▶ EXERCISE GOAL: From the entries below, copy each line in which the word "editor" occurs.
-- EXTRACTED RECORDS follows --
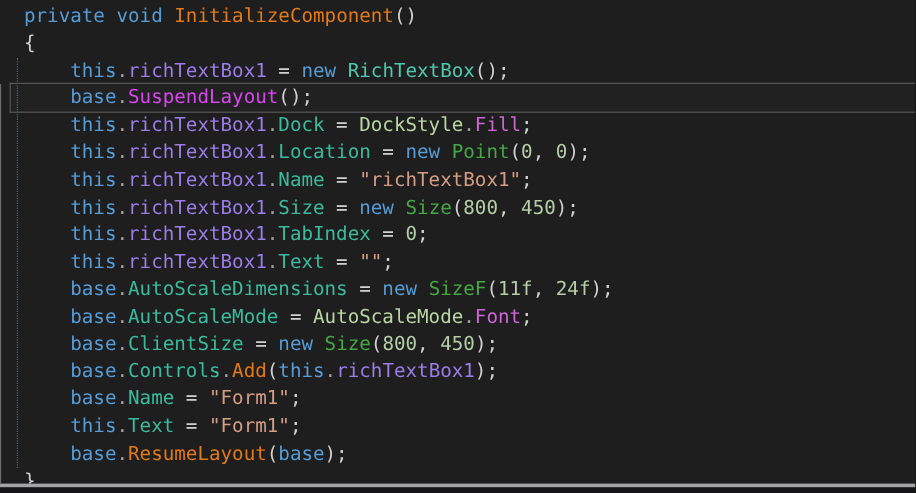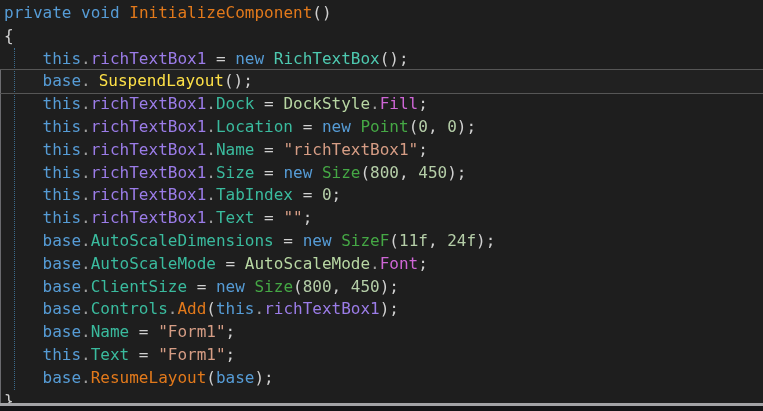--- a/index.html
+++ b/index.html
@@ -6,21 +6,21 @@
   .editor{
     position:relative;
     width:763px;height:411px;
     overflow:hidden;
     font-family:"DejaVu Sans Mono","Liberation Mono",monospace;
     font-size:16px;
   }
   .code{
     position:absolute;
     left:0;top:2px;right:0;
-    padding-left:4px;
+    padding-left:20px;
   }
   .line{
     height:22.8px;
     line-height:22.8px;
     white-space:pre;
   }
   .line.current{
     border-top:1px solid #565656;
     border-bottom:1px solid #565656;
     border-left:1px solid #565656;
@@ -56,21 +56,21 @@
 </head>
 <body>
 
 <div class="editor" style="background: rgb(30, 30, 30); color: rgb(220, 220, 220);">
   <div class="indent-guide" style="border-left-color: rgb(58, 106, 140);"></div>
   <div class="left-edge" style="background: rgb(106, 106, 110);"></div>
   <div class="code">
       <div class="line"><span style="color: rgb(86, 156, 214);">private</span><span style="color: rgb(220, 220, 220);"> </span><span style="color: rgb(86, 156, 214);">void</span><span style="color: rgb(220, 220, 220);"> </span><span style="color: rgb(226, 121, 27);">InitializeComponent</span><span style="color: rgb(208, 208, 208);">()</span></div>
       <div class="line"><span style="color: rgb(208, 208, 208);">{</span></div>
       <div class="line"><span style="color: rgb(220, 220, 220);">    </span><span style="color: rgb(86, 156, 214);">this</span><span style="color: rgb(158, 158, 158);">.</span><span style="color: rgb(155, 124, 232);">richTextBox1</span><span style="color: rgb(208, 208, 208);"> = </span><span style="color: rgb(86, 156, 214);">new</span><span style="color: rgb(220, 220, 220);"> </span><span style="color: rgb(78, 201, 176);">RichTextBox</span><span style="color: rgb(208, 208, 208);">();</span></div>
-      <div class="line current" style="border-color: rgb(86, 86, 86);"><span style="color: rgb(220, 220, 220);">    </span><span style="color: rgb(86, 156, 214);">base</span><span style="color: rgb(158, 158, 158);">.</span><span style="color: #fde047; margin-left: 8px;">SuspendLayout</span><span style="color: rgb(208, 208, 208);">();</span></div>
+      <div class="line current" style="border-color: rgb(86, 86, 86);"><span style="color: rgb(220, 220, 220);">    </span><span style="color: rgb(86, 156, 214);">base</span><span style="color: rgb(158, 158, 158);">.</span><span style="color: #d946ef;">SuspendLayout</span><span style="color: rgb(208, 208, 208);">();</span></div>
       <div class="line"><span style="color: rgb(220, 220, 220);">    </span><span style="color: rgb(86, 156, 214);">this</span><span style="color: rgb(158, 158, 158);">.</span><span style="color: rgb(155, 124, 232);">richTextBox1</span><span style="color: rgb(158, 158, 158);">.</span><span style="color: rgb(58, 187, 158);">Dock</span><span style="color: rgb(208, 208, 208);"> = </span><span style="color: rgb(184, 215, 163);">DockStyle</span><span style="color: rgb(158, 158, 158);">.</span><span style="color: rgb(206, 102, 214);">Fill</span><span style="color: rgb(208, 208, 208);">;</span></div>
       <div class="line"><span style="color: rgb(220, 220, 220);">    </span><span style="color: rgb(86, 156, 214);">this</span><span style="color: rgb(158, 158, 158);">.</span><span style="color: rgb(155, 124, 232);">richTextBox1</span><span style="color: rgb(158, 158, 158);">.</span><span style="color: rgb(58, 187, 158);">Location</span><span style="color: rgb(208, 208, 208);"> = </span><span style="color: rgb(86, 156, 214);">new</span><span style="color: rgb(220, 220, 220);"> </span><span style="color: rgb(69, 168, 69);">Point</span><span style="color: rgb(208, 208, 208);">(</span><span style="color: rgb(181, 206, 168);">0</span><span style="color: rgb(208, 208, 208);">, </span><span style="color: rgb(181, 206, 168);">0</span><span style="color: rgb(208, 208, 208);">);</span></div>
       <div class="line"><span style="color: rgb(220, 220, 220);">    </span><span style="color: rgb(86, 156, 214);">this</span><span style="color: rgb(158, 158, 158);">.</span><span style="color: rgb(155, 124, 232);">richTextBox1</span><span style="color: rgb(158, 158, 158);">.</span><span style="color: rgb(58, 187, 158);">Name</span><span style="color: rgb(208, 208, 208);"> = </span><span style="color: rgb(214, 157, 133);">"richTextBox1"</span><span style="color: rgb(208, 208, 208);">;</span></div>
       <div class="line"><span style="color: rgb(220, 220, 220);">    </span><span style="color: rgb(86, 156, 214);">this</span><span style="color: rgb(158, 158, 158);">.</span><span style="color: rgb(155, 124, 232);">richTextBox1</span><span style="color: rgb(158, 158, 158);">.</span><span style="color: rgb(58, 187, 158);">Size</span><span style="color: rgb(208, 208, 208);"> = </span><span style="color: rgb(86, 156, 214);">new</span><span style="color: rgb(220, 220, 220);"> </span><span style="color: rgb(69, 168, 69);">Size</span><span style="color: rgb(208, 208, 208);">(</span><span style="color: rgb(181, 206, 168);">800</span><span style="color: rgb(208, 208, 208);">, </span><span style="color: rgb(181, 206, 168);">450</span><span style="color: rgb(208, 208, 208);">);</span></div>
       <div class="line"><span style="color: rgb(220, 220, 220);">    </span><span style="color: rgb(86, 156, 214);">this</span><span style="color: rgb(158, 158, 158);">.</span><span style="color: rgb(155, 124, 232);">richTextBox1</span><span style="color: rgb(158, 158, 158);">.</span><span style="color: rgb(58, 187, 158);">TabIndex</span><span style="color: rgb(208, 208, 208);"> = </span><span style="color: rgb(181, 206, 168);">0</span><span style="color: rgb(208, 208, 208);">;</span></div>
       <div class="line"><span style="color: rgb(220, 220, 220);">    </span><span style="color: rgb(86, 156, 214);">this</span><span style="color: rgb(158, 158, 158);">.</span><span style="color: rgb(155, 124, 232);">richTextBox1</span><span style="color: rgb(158, 158, 158);">.</span><span style="color: rgb(58, 187, 158);">Text</span><span style="color: rgb(208, 208, 208);"> = </span><span style="color: rgb(214, 157, 133);">""</span><span style="color: rgb(208, 208, 208);">;</span></div>
       <div class="line"><span style="color: rgb(220, 220, 220);">    </span><span style="color: rgb(86, 156, 214);">base</span><span style="color: rgb(158, 158, 158);">.</span><span style="color: rgb(58, 187, 158);">AutoScaleDimensions</span><span style="color: rgb(208, 208, 208);"> = </span><span style="color: rgb(86, 156, 214);">new</span><span style="color: rgb(220, 220, 220);"> </span><span style="color: rgb(69, 168, 69);">SizeF</span><span style="color: rgb(208, 208, 208);">(</span><span style="color: rgb(181, 206, 168);">11f</span><span style="color: rgb(208, 208, 208);">, </span><span style="color: rgb(181, 206, 168);">24f</span><span style="color: rgb(208, 208, 208);">);</span></div>
       <div class="line"><span style="color: rgb(220, 220, 220);">    </span><span style="color: rgb(86, 156, 214);">base</span><span style="color: rgb(158, 158, 158);">.</span><span style="color: rgb(58, 187, 158);">AutoScaleMode</span><span style="color: rgb(208, 208, 208);"> = </span><span style="color: rgb(184, 215, 163);">AutoScaleMode</span><span style="color: rgb(158, 158, 158);">.</span><span style="color: rgb(206, 102, 214);">Font</span><span style="color: rgb(208, 208, 208);">;</span></div>
       <div class="line"><span style="color: rgb(220, 220, 220);">    </span><span style="color: rgb(86, 156, 214);">base</span><span style="color: rgb(158, 158, 158);">.</span><span style="color: rgb(58, 187, 158);">ClientSize</span><span style="color: rgb(208, 208, 208);"> = </span><span style="color: rgb(86, 156, 214);">new</span><span style="color: rgb(220, 220, 220);"> </span><span style="color: rgb(69, 168, 69);">Size</span><span style="color: rgb(208, 208, 208);">(</span><span style="color: rgb(181, 206, 168);">800</span><span style="color: rgb(208, 208, 208);">, </span><span style="color: rgb(181, 206, 168);">450</span><span style="color: rgb(208, 208, 208);">);</span></div>
       <div class="line"><span style="color: rgb(220, 220, 220);">    </span><span style="color: rgb(86, 156, 214);">base</span><span style="color: rgb(158, 158, 158);">.</span><span style="color: rgb(58, 187, 158);">Controls</span><span style="color: rgb(158, 158, 158);">.</span><span style="color: rgb(226, 121, 27);">Add</span><span style="color: rgb(208, 208, 208);">(</span><span style="color: rgb(86, 156, 214);">this</span><span style="color: rgb(158, 158, 158);">.</span><span style="color: rgb(155, 124, 232);">richTextBox1</span><span style="color: rgb(208, 208, 208);">);</span></div>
-- EXTRACTED RECORDS concluded --
▶ TASK RESPONSE:
   .editor{
 <div class="editor" style="background: rgb(30, 30, 30); color: rgb(220, 220, 220);">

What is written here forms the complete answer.